100W element? Sure. Just have to use up the battery in 3 calculators to figure out which one you need.
I'll send you my solar powered calculator.
I don't know how to use it..
Who needs a calculator? P = E^2 / R. Assuming you're using a water heating element (or a good fan on a space heater) so R doesn't vary too much with temperature:
(70^2) / R = 100; (120^2)/R = rating. (E^2)/R = P
(70^2)/100 = R = (120^2)/rating multiply both sides by R, divide both
by W. Brings out R, so equate.
rating*(70^2) = 100*(120^2) Drop extra "R". Multiply both sides
by rating and desired power to bring
them above the division bar.
rating = 100 * (120^2) / (70^2) Divide both sides by (70^2) to get
"rating" to stand alone.
rating = 100 * (120 * 120) / (70 * 70) Expand squares.
rating = 100 * (12*12) / (7*7) Divide top and bottom of ratios
by 10 to get rid of extra zeros.
rating = 100 * 144/49 Do the multiplies for the squares.

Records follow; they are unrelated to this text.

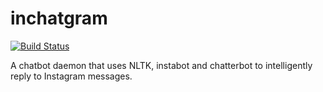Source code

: # inchatgram
[![Build Status](https://travis-ci.com/DimChristodoulou/inchatgram.svg?branch=master)](https://travis-ci.com/DimChristodoulou/inchatgram)

A chatbot daemon that uses NLTK, instabot and chatterbot to intelligently reply to Instagram messages.
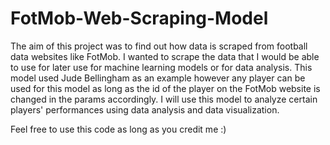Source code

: # FotMob-Web-Scraping-Model
The aim of this project was to find out how data is scraped from football data websites like FotMob. I wanted to scrape the data that I would be able to use for later use for machine learning models 
or for data analysis. This model used Jude Bellingham as an example however any player can be used for this model as long as the id of the player on the FotMob website is changed in the params accordingly.
I will use this model to analyze certain players' performances using data analysis and data visualization. 

Feel free to use this code as long as you credit me :)
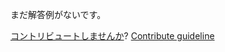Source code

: 
まだ解答例がないです。

[コントリビュートしませんか](https://github.com/BFEdev/BFE.dev-solutions/blob/main/problem/jest-assertion_ja.md)?  [Contribute guideline](https://github.com/BFEdev/BFE.dev-solutions#how-to-contribute)
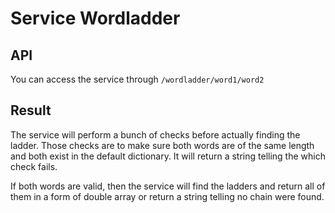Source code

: 
# Service Wordladder
## API
You can access the service through `/wordladder/word1/word2`
## Result
The service will perform a bunch of checks before actually finding the ladder. Those checks are to make sure both words
are of the same length and both exist in the default dictionary. It will return a string telling the which check fails.

If both words are valid, then the service will find the ladders and return all of them in a form of double array or
return a string telling no chain were found.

rating = 100 * 288/98 Double top and bottom of ratio to
get the denominator close to a
round number.
rating ~ 100 * 294/100 Adjust top and bottom up by
about 2% to get to a round
number. (A calculator would have
gotten 293.8775510. To three
significant figures (i.e. more than
we really have) that's dead on.)
Cancel the 100s and you get 294, which is within 2% of 300.
300W isn't a typical value for heating stuff (though you could parallel three 100W devices). But 250 is, and it's only low by about 16%. If you're using something that heats up a lot (like a lamp or a hot-wire space heater element) it will be running cool and have a substantially lowered resistance, so a 250W nominal device might actually pull closer to your desired 100 watts than the 83 you'd expect from assuming the resistance is the same under a factor-of-three power drop.